2. Create a checkpoint in the repository
Create a checkpoint in the production source AEM instance with a long lifetime. This should be done before cloning the repository.
Via JMX console located at http://serveraddress:serverport/system/console/jmx
, go to CheckpointMBean
and create a checkpoint with a long enough lifetime (for example, 200 days). For this, invoke CheckpointMBean#createCheckpoint
with 17280000000
as the argument for the lifetime duration in milliseconds.
Once this is done, copy the newly created checkpoint id and validate the lifetime using JMX CheckpointMBean#listCheckpoints
.
For more details, consult checkpoint creation from the Oak documentation.
Perform offline indexing for the generated index definitions
Lucene reindexing can be done offline using oak-run. This process creates index data in the disk under indexing-result/indexes
. It does not write to the repository and thus does not require stopping the running AEM instance. The created text store is fed into this process:
java -Doak.indexer.memLimitInMB=500 -jar oak-run.jar index <nodestore path> --reindex --doc-traversal-mode --checkpoint <checkpoint> --fds-path <datastore path> --index-definitions-file merge-index-definitions_target.json --pre-extracted-text-dir text-extraction/store
Sample <checkpoint> looks like r16c85700008-0-8
—fds-path: path to data store.
--pre-extracted-text-dir: Directory of pre-extracted text.
merge-index-definitions_target: JSON file having merged definitions for the target AEM instance. indexes in this file will be re-indexed.
Usage of the --doc-traversal-mode
parameter is handy with MongoMK installations as it improves the reindex time significantly by spooling repository content into a local flat file.
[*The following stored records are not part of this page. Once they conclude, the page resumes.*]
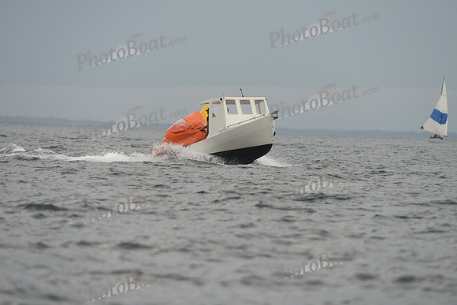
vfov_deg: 3.4
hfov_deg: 5.2
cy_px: 152
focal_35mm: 400
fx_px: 5079
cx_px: 228
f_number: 5.6
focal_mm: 400
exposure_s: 1/1000
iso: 400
However, it requires additional disk space of double the size of the repository.
If there is MongoMK, this process can be accelerated if this step is executed in an instance closer to the MongoDB instance. If run on the same machine, network overhead can be avoided.
Additional technical details can be found in the oak-run documentation for indexing.
Importing indexes
With AEM 6.4 and newer versions, AEM has the built in capability to import indexes from disc on startup sequence. The folder <repository>/indexing-result/indexes
is watched for the presence of index data during startup. You can copy the pre-created index into the above location during the upgrade process before starting with the new version of the target AEM jar. AEM imports it into the repository and removes the corresponding checkpoint from the system. Thus a reindex is completely avoided.
Additional Tips and Troubleshooting
Below you will find some helpful tips and troubleshooting instructions.
Reduce the Impact on the Live Production System
It is recommended to clone the production system and create the offline index using the clone. This eliminates any potential impact on the production system. However, the checkpoint required for importing index needs to be present in the production system. Therefore creating a checkpoint before taking the clone is critical.
Prepare a Runbook and Trial Run
It is recommended to prepare a runbook and perform a few trials before running the upgrade in production.
Doc Traversal Mode With Offline Indexing
Offline indexing requires multiple traversals of the entire repository. With MongoMK installations, the repository is accessed over the network impacting the performance of the indexing process. One option is to run the offline indexing process on the MongoDB replica itself which will eliminate the network overhead. Another option is usage of doc traversal mode.
Doc traversal mode can be applied by adding the command line parameter —doc-traversal
to the oak-run command for offline indexing. This mode spools a copy of the entire repository in the local disk as a flat file and uses it to run the indexing.